A Amnistia Internacional divulgou esta quinta-feira a sua política de proteção dos trabalhadores sexuais de abusos e violações de direitos humanos, em que faz vários apelos aos Governos para garantirem a sua segurança e o fim da discriminação.

“Os trabalhadores sexuais correm um elevado risco de todo um leque de abusos e violações dos direitos humanos, entre os quais violação, violência, extorsão e discriminação. Demasiadas vezes não recebem qualquer, ou muito pouca, proteção da lei ou meios de reparação”, disse Tawanda Mutasah, diretor da Amnistia Internacional (AI) para o Direito e a Política, em comunicado enviado à Lusa.

“A nossa política define como é que os Governos hão de fazer mais para proteger as pessoas que fazem trabalho sexual de violações e abusos”, acrescentou, explicando que a nova política “é o culminar de extensas consultas à escala mundial, uma atenta revisão de provas materiais e de normas internacionais de direitos humanos e investigação direta, realizada ao longo de mais de dois anos”.

O responsável sublinhou que a adoção formal e a publicação desta política surgem na sequência “de uma decisão democrática tomada pelo movimento global da Amnistia Internacional em agosto de 2015”.

“A política lança vários apelos aos Governos, entre os quais para assegurarem a proteção contra danos, exploração e coerção; a participação dos trabalhadores sexuais no desenvolvimento de leis que envolvem as suas vidas e a sua segurança; o fim da discriminação e o acesso a opções de educação e emprego para todos”, lê-se no comunicado.

A organização de defesa dos direitos humanos recomenda também “a descriminalização do trabalho sexual consensual, incluindo as leis que proíbem atividades associadas, como compra, solicitação e organização geral do trabalho sexual”, com base em “provas de que tais leis trazem muitas vezes mais insegurança aos trabalhadores sexuais e fornecem impunidade aos abusadores, sendo os trabalhadores sexuais frequentemente penalizados por relatarem o crime à polícia”.

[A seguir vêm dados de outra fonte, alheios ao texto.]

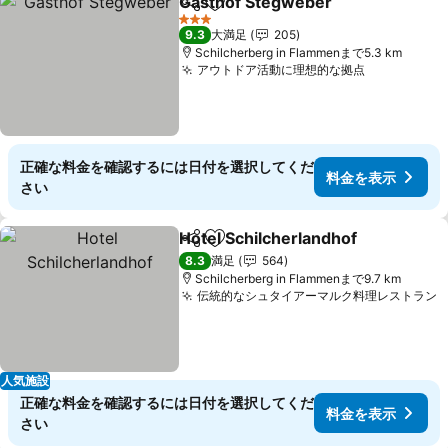
Gasthof Stegweber
シェア
お気に入りに追加
料金を
3 ホテルのランク
9.3
大満足
205
Schilcherberg in Flammenまで5.3 km
アウトドア活動に理想的な拠点
料金を表示
正確な料金を確認するには日付を選択してくだ
料金を表示
さい
Hotel Schilcherlandhof
シェア
お気に入りに追加
料
8.3
満足
564
Schilcherberg in Flammenまで9.7 km
伝統的なシュタイアーマルク料理レストラン
人気施設
正確な料金を確認するには日付を選択してくだ
料金を表示
さい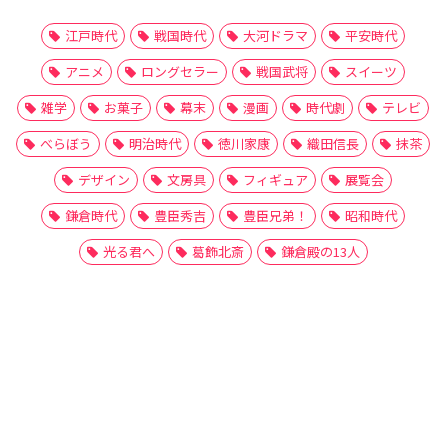
江戸時代
戦国時代
大河ドラマ
平安時代
アニメ
ロングセラー
戦国武将
スイーツ
雑学
お菓子
幕末
漫画
時代劇
テレビ
べらぼう
明治時代
徳川家康
織田信長
抹茶
デザイン
文房具
フィギュア
展覧会
鎌倉時代
豊臣秀吉
豊臣兄弟！
昭和時代
光る君へ
葛飾北斎
鎌倉殿の13人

Segundo a AI, “as leis do trabalho sexual deviam centrar-se em proteger as pessoas de exploração e abusos, em vez de tentarem proibir a existência de trabalho sexual e penalizarem os trabalhadores” do setor.

Esta política reforça a posição da AI de que “o trabalho forçado, a exploração sexual de crianças e o trafico de seres humanos são abusos odiosos dos direitos humanos que requerem ação concertada e devem ser, nos termos do direito internacional, criminalizados em todos os países”.

“Queremos que as leis se concentrem para tornar as vidas dos trabalhadores do sexo mais seguras e melhorar a relação que têm com a polícia para resolver o muito real problema da exploração”, frisou Tawanda Mutasah.

“Queremos que os Governos garantam que ninguém é coagido a vender sexo ou é impedido de abandonar o trabalho sexual se assim o decidir”, concluiu o responsável da Amnistia Internacional.